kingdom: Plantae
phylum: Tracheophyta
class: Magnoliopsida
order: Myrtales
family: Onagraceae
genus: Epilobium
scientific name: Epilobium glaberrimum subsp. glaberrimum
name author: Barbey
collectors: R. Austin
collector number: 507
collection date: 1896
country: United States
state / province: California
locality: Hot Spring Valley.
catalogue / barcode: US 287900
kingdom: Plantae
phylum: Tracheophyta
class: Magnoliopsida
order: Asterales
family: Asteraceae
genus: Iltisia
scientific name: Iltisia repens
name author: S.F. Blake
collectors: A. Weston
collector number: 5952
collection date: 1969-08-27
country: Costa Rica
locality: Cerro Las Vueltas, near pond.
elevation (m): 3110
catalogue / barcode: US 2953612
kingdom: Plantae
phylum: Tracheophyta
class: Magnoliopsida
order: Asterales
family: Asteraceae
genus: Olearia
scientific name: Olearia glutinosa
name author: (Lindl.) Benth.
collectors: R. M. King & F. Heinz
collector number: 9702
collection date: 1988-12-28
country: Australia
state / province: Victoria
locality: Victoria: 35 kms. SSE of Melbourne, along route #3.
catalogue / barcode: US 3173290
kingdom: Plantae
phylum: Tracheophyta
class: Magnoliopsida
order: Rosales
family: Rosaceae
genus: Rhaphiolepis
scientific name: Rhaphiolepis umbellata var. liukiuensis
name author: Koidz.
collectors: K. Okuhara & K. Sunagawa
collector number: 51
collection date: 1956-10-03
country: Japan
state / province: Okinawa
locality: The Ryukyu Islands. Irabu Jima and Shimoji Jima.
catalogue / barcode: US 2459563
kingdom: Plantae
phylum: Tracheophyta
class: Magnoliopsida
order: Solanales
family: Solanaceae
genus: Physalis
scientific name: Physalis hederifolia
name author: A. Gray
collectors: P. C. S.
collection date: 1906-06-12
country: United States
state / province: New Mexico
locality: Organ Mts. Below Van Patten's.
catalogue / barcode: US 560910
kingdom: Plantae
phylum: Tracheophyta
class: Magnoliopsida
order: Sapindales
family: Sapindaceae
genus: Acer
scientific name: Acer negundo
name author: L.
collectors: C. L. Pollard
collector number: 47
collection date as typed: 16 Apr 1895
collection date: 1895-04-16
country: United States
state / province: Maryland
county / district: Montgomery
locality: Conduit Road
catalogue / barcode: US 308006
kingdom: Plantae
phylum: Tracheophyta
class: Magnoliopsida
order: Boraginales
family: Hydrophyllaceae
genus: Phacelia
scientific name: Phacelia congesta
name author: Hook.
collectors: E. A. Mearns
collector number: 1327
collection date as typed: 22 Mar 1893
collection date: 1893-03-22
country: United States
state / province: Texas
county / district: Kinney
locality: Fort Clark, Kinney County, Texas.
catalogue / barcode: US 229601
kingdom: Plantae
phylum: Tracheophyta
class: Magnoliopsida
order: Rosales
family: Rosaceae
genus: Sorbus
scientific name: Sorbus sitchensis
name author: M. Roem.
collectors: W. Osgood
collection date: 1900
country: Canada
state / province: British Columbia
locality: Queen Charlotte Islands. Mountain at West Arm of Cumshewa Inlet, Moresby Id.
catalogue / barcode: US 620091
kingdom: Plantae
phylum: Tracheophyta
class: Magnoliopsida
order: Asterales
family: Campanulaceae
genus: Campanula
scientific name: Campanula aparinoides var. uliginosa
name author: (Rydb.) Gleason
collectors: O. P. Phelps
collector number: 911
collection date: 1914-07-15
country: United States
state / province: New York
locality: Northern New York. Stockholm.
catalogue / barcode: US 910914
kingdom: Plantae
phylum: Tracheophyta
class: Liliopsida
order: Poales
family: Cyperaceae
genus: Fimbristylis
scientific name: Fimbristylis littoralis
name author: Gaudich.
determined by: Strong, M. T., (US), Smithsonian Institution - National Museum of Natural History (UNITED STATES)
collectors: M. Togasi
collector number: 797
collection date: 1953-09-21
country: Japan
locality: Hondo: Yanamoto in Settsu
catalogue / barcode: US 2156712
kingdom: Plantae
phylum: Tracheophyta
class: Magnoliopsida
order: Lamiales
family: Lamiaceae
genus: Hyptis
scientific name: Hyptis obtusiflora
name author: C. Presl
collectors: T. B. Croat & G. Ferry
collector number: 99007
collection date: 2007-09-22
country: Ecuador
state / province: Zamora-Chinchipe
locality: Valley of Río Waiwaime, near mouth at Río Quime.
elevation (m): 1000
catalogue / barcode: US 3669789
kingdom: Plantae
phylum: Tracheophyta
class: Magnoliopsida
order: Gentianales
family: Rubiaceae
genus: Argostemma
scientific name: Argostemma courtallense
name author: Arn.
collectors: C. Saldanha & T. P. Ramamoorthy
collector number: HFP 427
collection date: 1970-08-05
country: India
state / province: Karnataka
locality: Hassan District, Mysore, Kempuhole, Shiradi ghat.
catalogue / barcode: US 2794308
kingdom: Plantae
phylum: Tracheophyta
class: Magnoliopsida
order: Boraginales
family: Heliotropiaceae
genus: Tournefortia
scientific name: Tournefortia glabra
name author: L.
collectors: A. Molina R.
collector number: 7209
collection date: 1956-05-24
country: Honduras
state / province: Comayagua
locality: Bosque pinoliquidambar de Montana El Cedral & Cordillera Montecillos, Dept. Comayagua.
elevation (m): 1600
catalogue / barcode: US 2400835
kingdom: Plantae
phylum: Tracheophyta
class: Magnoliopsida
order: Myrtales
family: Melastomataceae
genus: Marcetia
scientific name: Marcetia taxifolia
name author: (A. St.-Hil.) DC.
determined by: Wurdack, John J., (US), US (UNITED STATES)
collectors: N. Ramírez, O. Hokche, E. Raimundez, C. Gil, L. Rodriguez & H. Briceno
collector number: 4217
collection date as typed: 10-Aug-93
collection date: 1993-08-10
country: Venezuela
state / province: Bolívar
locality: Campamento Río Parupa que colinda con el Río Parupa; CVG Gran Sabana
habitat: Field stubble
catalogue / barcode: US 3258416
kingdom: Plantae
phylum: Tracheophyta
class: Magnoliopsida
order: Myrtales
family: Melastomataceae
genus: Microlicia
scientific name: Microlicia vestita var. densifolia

────────────────────

Copy out everything from the start of the records down to the line containing "genus: Physalis", with that line included.

• [Output]
kingdom: Plantae
phylum: Tracheophyta
class: Magnoliopsida
order: Myrtales
family: Onagraceae
genus: Epilobium
scientific name: Epilobium glaberrimum subsp. glaberrimum
name author: Barbey
collectors: R. Austin
collector number: 507
collection date: 1896
country: United States
state / province: California
locality: Hot Spring Valley.
catalogue / barcode: US 287900
kingdom: Plantae
phylum: Tracheophyta
class: Magnoliopsida
order: Asterales
family: Asteraceae
genus: Iltisia
scientific name: Iltisia repens
name author: S.F. Blake
collectors: A. Weston
collector number: 5952
collection date: 1969-08-27
country: Costa Rica
locality: Cerro Las Vueltas, near pond.
elevation (m): 3110
catalogue / barcode: US 2953612
kingdom: Plantae
phylum: Tracheophyta
class: Magnoliopsida
order: Asterales
family: Asteraceae
genus: Olearia
scientific name: Olearia glutinosa
name author: (Lindl.) Benth.
collectors: R. M. King & F. Heinz
collector number: 9702
collection date: 1988-12-28
country: Australia
state / province: Victoria
locality: Victoria: 35 kms. SSE of Melbourne, along route #3.
catalogue / barcode: US 3173290
kingdom: Plantae
phylum: Tracheophyta
class: Magnoliopsida
order: Rosales
family: Rosaceae
genus: Rhaphiolepis
scientific name: Rhaphiolepis umbellata var. liukiuensis
name author: Koidz.
collectors: K. Okuhara & K. Sunagawa
collector number: 51
collection date: 1956-10-03
country: Japan
state / province: Okinawa
locality: The Ryukyu Islands. Irabu Jima and Shimoji Jima.
catalogue / barcode: US 2459563
kingdom: Plantae
phylum: Tracheophyta
class: Magnoliopsida
order: Solanales
family: Solanaceae
genus: Physalis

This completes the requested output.